Stored data entries:
====================
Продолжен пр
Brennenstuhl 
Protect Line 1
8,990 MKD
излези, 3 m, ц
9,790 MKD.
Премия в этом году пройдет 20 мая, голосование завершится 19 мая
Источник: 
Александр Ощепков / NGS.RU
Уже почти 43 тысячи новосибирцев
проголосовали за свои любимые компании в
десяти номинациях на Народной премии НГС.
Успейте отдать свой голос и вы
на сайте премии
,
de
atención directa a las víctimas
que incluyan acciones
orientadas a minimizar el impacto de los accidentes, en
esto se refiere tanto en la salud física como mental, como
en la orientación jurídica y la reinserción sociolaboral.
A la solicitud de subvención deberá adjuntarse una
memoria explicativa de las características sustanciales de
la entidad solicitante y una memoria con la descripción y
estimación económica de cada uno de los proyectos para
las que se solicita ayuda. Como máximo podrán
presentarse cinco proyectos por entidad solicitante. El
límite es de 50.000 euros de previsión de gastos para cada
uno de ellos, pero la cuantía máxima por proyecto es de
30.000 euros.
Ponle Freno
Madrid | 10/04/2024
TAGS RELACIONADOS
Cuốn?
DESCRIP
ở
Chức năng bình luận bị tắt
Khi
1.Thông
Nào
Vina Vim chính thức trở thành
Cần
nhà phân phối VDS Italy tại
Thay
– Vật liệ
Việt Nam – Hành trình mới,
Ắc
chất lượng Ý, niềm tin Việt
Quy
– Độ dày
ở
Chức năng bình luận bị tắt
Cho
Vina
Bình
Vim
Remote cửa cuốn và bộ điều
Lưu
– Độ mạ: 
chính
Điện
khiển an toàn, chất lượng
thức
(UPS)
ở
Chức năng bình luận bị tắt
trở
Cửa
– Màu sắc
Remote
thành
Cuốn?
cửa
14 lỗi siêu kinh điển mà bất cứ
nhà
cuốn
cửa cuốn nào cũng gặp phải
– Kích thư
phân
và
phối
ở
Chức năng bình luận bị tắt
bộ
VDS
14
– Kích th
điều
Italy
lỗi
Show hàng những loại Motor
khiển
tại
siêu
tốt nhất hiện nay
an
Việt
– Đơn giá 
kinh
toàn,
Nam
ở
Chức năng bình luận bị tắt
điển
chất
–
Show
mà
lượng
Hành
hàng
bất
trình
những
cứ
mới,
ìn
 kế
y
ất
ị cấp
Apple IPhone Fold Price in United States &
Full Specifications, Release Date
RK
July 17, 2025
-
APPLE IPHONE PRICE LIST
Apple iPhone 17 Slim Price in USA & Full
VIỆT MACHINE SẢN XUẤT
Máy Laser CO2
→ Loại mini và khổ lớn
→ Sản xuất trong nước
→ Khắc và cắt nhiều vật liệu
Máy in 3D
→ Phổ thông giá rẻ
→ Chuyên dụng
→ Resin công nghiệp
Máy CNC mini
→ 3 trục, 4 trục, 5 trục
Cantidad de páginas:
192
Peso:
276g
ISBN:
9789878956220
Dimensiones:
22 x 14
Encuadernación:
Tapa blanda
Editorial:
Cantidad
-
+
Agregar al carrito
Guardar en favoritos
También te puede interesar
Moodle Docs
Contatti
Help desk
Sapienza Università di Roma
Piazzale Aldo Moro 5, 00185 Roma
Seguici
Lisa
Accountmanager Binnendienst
====================
#### TO-DO ITEM
Could you write out all the records exactly, please?

#### SOLUTION
Продолжен пр
Brennenstuhl 
Protect Line 1
8,990 MKD
излези, 3 m, ц
9,790 MKD.
Премия в этом году пройдет 20 мая, голосование завершится 19 мая
Источник: 
Александр Ощепков / NGS.RU
Уже почти 43 тысячи новосибирцев
проголосовали за свои любимые компании в
десяти номинациях на Народной премии НГС.
Успейте отдать свой голос и вы
на сайте премии
,
de
atención directa a las víctimas
que incluyan acciones
orientadas a minimizar el impacto de los accidentes, en
esto se refiere tanto en la salud física como mental, como
en la orientación jurídica y la reinserción sociolaboral.
A la solicitud de subvención deberá adjuntarse una
memoria explicativa de las características sustanciales de
la entidad solicitante y una memoria con la descripción y
estimación económica de cada uno de los proyectos para
las que se solicita ayuda. Como máximo podrán
presentarse cinco proyectos por entidad solicitante. El
límite es de 50.000 euros de previsión de gastos para cada
uno de ellos, pero la cuantía máxima por proyecto es de
30.000 euros.
Ponle Freno
Madrid | 10/04/2024
TAGS RELACIONADOS
Cuốn?
DESCRIP
ở
Chức năng bình luận bị tắt
Khi
1.Thông
Nào
Vina Vim chính thức trở thành
Cần
nhà phân phối VDS Italy tại
Thay
– Vật liệ
Việt Nam – Hành trình mới,
Ắc
chất lượng Ý, niềm tin Việt
Quy
– Độ dày
ở
Chức năng bình luận bị tắt
Cho
Vina
Bình
Vim
Remote cửa cuốn và bộ điều
Lưu
– Độ mạ: 
chính
Điện
khiển an toàn, chất lượng
thức
(UPS)
ở
Chức năng bình luận bị tắt
trở
Cửa
– Màu sắc
Remote
thành
Cuốn?
cửa
14 lỗi siêu kinh điển mà bất cứ
nhà
cuốn
cửa cuốn nào cũng gặp phải
– Kích thư
phân
và
phối
ở
Chức năng bình luận bị tắt
bộ
VDS
14
– Kích th
điều
Italy
lỗi
Show hàng những loại Motor
khiển
tại
siêu
tốt nhất hiện nay
an
Việt
– Đơn giá 
kinh
toàn,
Nam
ở
Chức năng bình luận bị tắt
điển
chất
–
Show
mà
lượng
Hành
hàng
bất
trình
những
cứ
mới,
ìn
 kế
y
ất
ị cấp
Apple IPhone Fold Price in United States &
Full Specifications, Release Date
RK
July 17, 2025
-
APPLE IPHONE PRICE LIST
Apple iPhone 17 Slim Price in USA & Full
VIỆT MACHINE SẢN XUẤT
Máy Laser CO2
→ Loại mini và khổ lớn
→ Sản xuất trong nước
→ Khắc và cắt nhiều vật liệu
Máy in 3D
→ Phổ thông giá rẻ
→ Chuyên dụng
→ Resin công nghiệp
Máy CNC mini
→ 3 trục, 4 trục, 5 trục
Cantidad de páginas:
192
Peso:
276g
ISBN:
9789878956220
Dimensiones:
22 x 14
Encuadernación:
Tapa blanda
Editorial:
Cantidad
-
+
Agregar al carrito
Guardar en favoritos
También te puede interesar
Moodle Docs
Contatti
Help desk
Sapienza Università di Roma
Piazzale Aldo Moro 5, 00185 Roma
Seguici
Lisa
Accountmanager Binnendienst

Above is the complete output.